E há ainda outra invasão em curso, dessa vez dentro de casa, a dos profissionais de saúde - epidemiologistas, infectologistas, virologista, psicólogos, que se esforçam para entender e esclarecer a coisa toda. Em paralelo, cientistas políticos, economistas, sociólogos, futurólogos e políticos, estes sem a menor noção do que estão a dizer. Os primeiros baseiam-se em fatos, dados técnicos, gráficos, números, observações, UTIs lotadas, falta de leitos, vida que se esvai, companheiro que se vai, covas sem fim, quarentena sem fim, plantão sem fim, problemas sem fim. Os segundos, em projeções, abstrações, tendências e especulações, recorrendo à história pregressa das semelhanças. Nenhum deles aposta que tudo vai se acabar na quarta-feira, porque não é carnaval, mas tem gosto de cinza. São dois mundos por ora antagônicos, versão moderna de Guerra dos Mundos. Que mundos? 
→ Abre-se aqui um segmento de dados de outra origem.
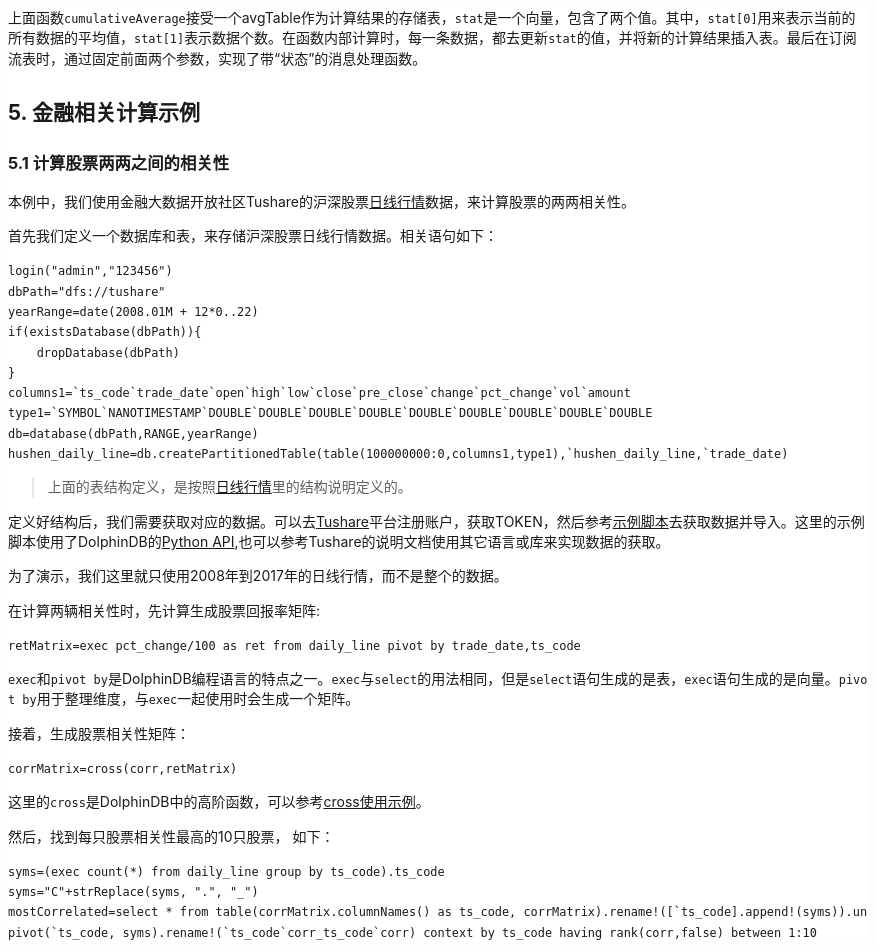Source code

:上面函数`cumulativeAverage`接受一个avgTable作为计算结果的存储表，`stat`是一个向量，包含了两个值。其中，`stat[0]`用来表示当前的所有数据的平均值，`stat[1]`表示数据个数。在函数内部计算时，每一条数据，都去更新`stat`的值，并将新的计算结果插入表。最后在订阅流表时，通过固定前面两个参数，实现了带“状态”的消息处理函数。

## 5. 金融相关计算示例


### 5.1 计算股票两两之间的相关性

本例中，我们使用金融大数据开放社区Tushare的沪深股票[日线行情](https://waditu.com/document/2?doc_id=27)数据，来计算股票的两两相关性。

首先我们定义一个数据库和表，来存储沪深股票日线行情数据。相关语句如下：

``` shell
login("admin","123456")
dbPath="dfs://tushare"
yearRange=date(2008.01M + 12*0..22)
if(existsDatabase(dbPath)){
	dropDatabase(dbPath)
}
columns1=`ts_code`trade_date`open`high`low`close`pre_close`change`pct_change`vol`amount
type1=`SYMBOL`NANOTIMESTAMP`DOUBLE`DOUBLE`DOUBLE`DOUBLE`DOUBLE`DOUBLE`DOUBLE`DOUBLE`DOUBLE
db=database(dbPath,RANGE,yearRange)
hushen_daily_line=db.createPartitionedTable(table(100000000:0,columns1,type1),`hushen_daily_line,`trade_date)
``` 
>上面的表结构定义，是按照[日线行情](https://waditu.com/document/2?doc_id=27)里的结构说明定义的。

定义好结构后，我们需要获取对应的数据。可以去[Tushare](https://tushare.pro/document/1?doc_id=39)平台注册账户，获取TOKEN，然后参考[示例脚本](./script/getTushareDailyLine.py)去获取数据并导入。这里的示例脚本使用了DolphinDB的[Python API](https://gitee.com/dolphindb/api_python3/blob/master/README_CN.md),也可以参考Tushare的说明文档使用其它语言或库来实现数据的获取。

为了演示，我们这里就只使用2008年到2017年的日线行情，而不是整个的数据。

在计算两辆相关性时，先计算生成股票回报率矩阵:

``` shell
retMatrix=exec pct_change/100 as ret from daily_line pivot by trade_date,ts_code
``` 

`exec`和`pivot by`是DolphinDB编程语言的特点之一。`exec`与`select`的用法相同，但是`select`语句生成的是表，`exec`语句生成的是向量。`pivot by`用于整理维度，与`exec`一起使用时会生成一个矩阵。


接着，生成股票相关性矩阵：

``` shell
corrMatrix=cross(corr,retMatrix)
```

这里的`cross`是DolphinDB中的高阶函数，可以参考[cross使用示例](#21-cross使用示例)。

然后，找到每只股票相关性最高的10只股票， 如下：

``` shell
syms=(exec count(*) from daily_line group by ts_code).ts_code
syms="C"+strReplace(syms, ".", "_")
mostCorrelated=select * from table(corrMatrix.columnNames() as ts_code, corrMatrix).rename!([`ts_code].append!(syms)).unpivot(`ts_code, syms).rename!(`ts_code`corr_ts_code`corr) context by ts_code having rank(corr,false) between 1:10
```
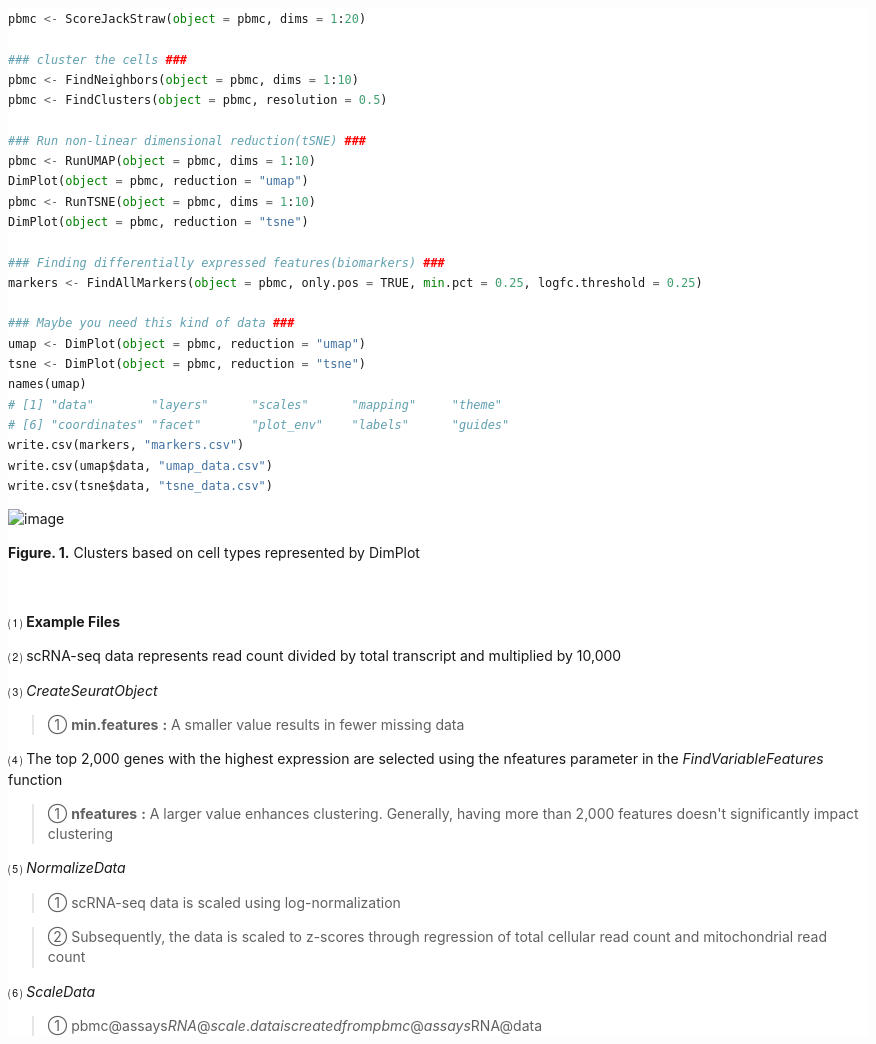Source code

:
 ```python
pbmc <- ScoreJackStraw(object = pbmc, dims = 1:20)

### cluster the cells ###
pbmc <- FindNeighbors(object = pbmc, dims = 1:10)
pbmc <- FindClusters(object = pbmc, resolution = 0.5)

### Run non-linear dimensional reduction(tSNE) ###
pbmc <- RunUMAP(object = pbmc, dims = 1:10)
DimPlot(object = pbmc, reduction = "umap")
pbmc <- RunTSNE(object = pbmc, dims = 1:10)
DimPlot(object = pbmc, reduction = "tsne")

### Finding differentially expressed features(biomarkers) ###
markers <- FindAllMarkers(object = pbmc, only.pos = TRUE, min.pct = 0.25, logfc.threshold = 0.25)

### Maybe you need this kind of data ###
umap <- DimPlot(object = pbmc, reduction = "umap")
tsne <- DimPlot(object = pbmc, reduction = "tsne")
names(umap)
# [1] "data"        "layers"      "scales"      "mapping"     "theme"      
# [6] "coordinates" "facet"       "plot_env"    "labels"      "guides"     
write.csv(markers, "markers.csv")
write.csv(umap$data, "umap_data.csv")
write.csv(tsne$data, "tsne_data.csv")
```

![image](https://github.com/JB243/jb243.github.io/assets/55747737/114a2f2e-abcf-4d4a-ad14-ef3e240dbccf)

**Figure. 1.** Clusters based on cell types represented by DimPlot

<br>

 ⑴ **Example Files**

 ⑵ scRNA-seq data represents read count divided by total transcript and multiplied by 10,000

 ⑶ _CreateSeuratObject_

> ① **min.features** **:** A smaller value results in fewer missing data

 ⑷ The top 2,000 genes with the highest expression are selected using the nfeatures parameter in the _FindVariableFeatures_ function

> ① **nfeatures** **:** A larger value enhances clustering. Generally, having more than 2,000 features doesn't significantly impact clustering

 ⑸ _NormalizeData_

> ① scRNA-seq data is scaled using log-normalization

> ② Subsequently, the data is scaled to z-scores through regression of total cellular read count and mitochondrial read count

 ⑹ _ScaleData_

> ① pbmc@assays$RNA@scale.data is created from pbmc@assays$RNA@data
De um lado, ciência e consciência, de outro, negligência, imprudência, incompetência e ausência. De um lado dedicação e tensão, de outro inação, omissão e disrupção. De um lado, dor pela desgraça, de outro rancor com ameaça, trapaça, mordaça. De um lado, escolha de Sofia, de outro, luto da Ética. De um lado, agonia interminável, de outro, ironia irresponsável. De um lado, vítimas de um mal sinistro, profundo e atroz, de outro, vítimas de um mau ministro, iracundo e sem voz. De um lado, máscara, morfina e medo, de outro, Hermès, Prada, Chivas, Rolex, Bulgari. Indecente e criminosa discrepância. No meio desse vácuo abismal, atarantados iguais e desiguais se misturam na fila do banco, da farmácia, do feijão, do caixão, literalmente Perdidos no Espaço. Os alienígenas não vieram só para devorar nossas entranhas, mas para nos transformar por fora, mostrar o que somos de fato. A miséria vai muito além da matéria, vai Além da Imaginação.
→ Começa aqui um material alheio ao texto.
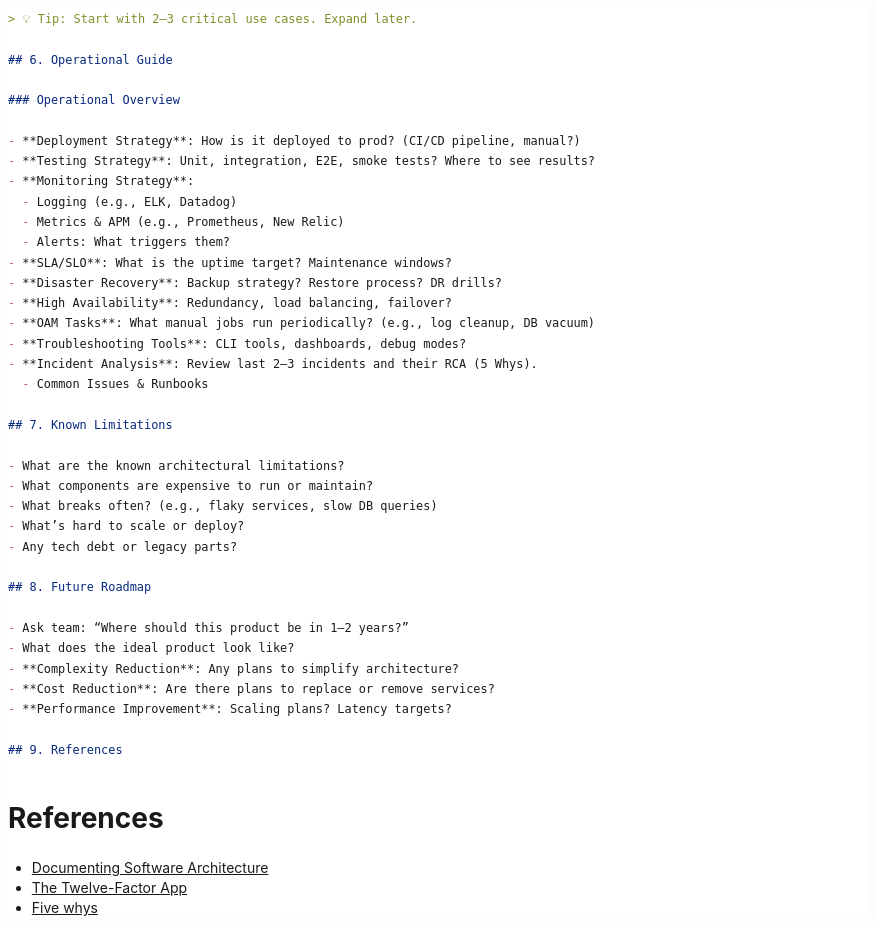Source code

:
 ```md
> 💡 Tip: Start with 2–3 critical use cases. Expand later.

## 6. Operational Guide

### Operational Overview

- **Deployment Strategy**: How is it deployed to prod? (CI/CD pipeline, manual?)
- **Testing Strategy**: Unit, integration, E2E, smoke tests? Where to see results?
- **Monitoring Strategy**:
  - Logging (e.g., ELK, Datadog)
  - Metrics & APM (e.g., Prometheus, New Relic)
  - Alerts: What triggers them?
- **SLA/SLO**: What is the uptime target? Maintenance windows?
- **Disaster Recovery**: Backup strategy? Restore process? DR drills?
- **High Availability**: Redundancy, load balancing, failover?
- **OAM Tasks**: What manual jobs run periodically? (e.g., log cleanup, DB vacuum)
- **Troubleshooting Tools**: CLI tools, dashboards, debug modes?
- **Incident Analysis**: Review last 2–3 incidents and their RCA (5 Whys).
  - Common Issues & Runbooks

## 7. Known Limitations

- What are the known architectural limitations?
- What components are expensive to run or maintain?
- What breaks often? (e.g., flaky services, slow DB queries)
- What’s hard to scale or deploy?
- Any tech debt or legacy parts?

## 8. Future Roadmap

- Ask team: “Where should this product be in 1–2 years?”
- What does the ideal product look like?
- **Complexity Reduction**: Any plans to simplify architecture?
- **Cost Reduction**: Are there plans to replace or remove services?
- **Performance Improvement**: Scaling plans? Latency targets?

## 9. References
```

# References

- [Documenting Software Architecture](https://herbertograca.com/2019/08/12/documenting-software-architecture/)
- [The Twelve-Factor App](https://12factor.net/)
- [Five whys](https://en.wikipedia.org/wiki/Five_whys)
O bom e velho Raul Seixas cantava profetizando, 40 anos atrás: “As pessoas do planeta inteiro resolveram que ninguém ia sair de casa” ... “o empregado não saiu para o trabalho” ... “a dona de casa não saiu para comprar pão” ... “o guarda não saiu para prender”... “o ladrão não saiu para roubar”. Soa mais leve que a poesia de Murilo Mendes, cruciante, bela mesmo assim, O homem, a luta e a eternidade:
Adivinho nos planos da consciência
dois arcanjos lutando com esferas e pensamentos
mundo de planetas em fogo,
vertigem,
desequilíbrio de forças,
matéria em convulsão ardendo para se definir
Ó alma que não conhece todas as suas possibilidades,
o mundo ainda é pequeno para te encher.
Abala as colunas da realidade,
desperta os ritmos que estão dormindo.
À guerra! Olha os arcanjos se esfacelando!
Um dia a morte devolverá meu corpo,
minha cabeça devolverá meus pensamentos ruins
meus olhos verão a luz da perfeição.
E não haverá mais tempo.

Um comentário:

  1. Este, achei mais leve que o "Errantes por natureza". Confesso que me identifico mais com abordagens mais descontraídas (e não menos sérias por isso) como esta. Tenho evitado os noticiários que conseguem dramatizar ainda mais o drama por que estamos passando. Mas ter acesso a um recorte muito bem estruturado de tudo o que está se sucedendo foi ótimo. Obrigada por me atualizar da pandemia com sabedoria e leveza.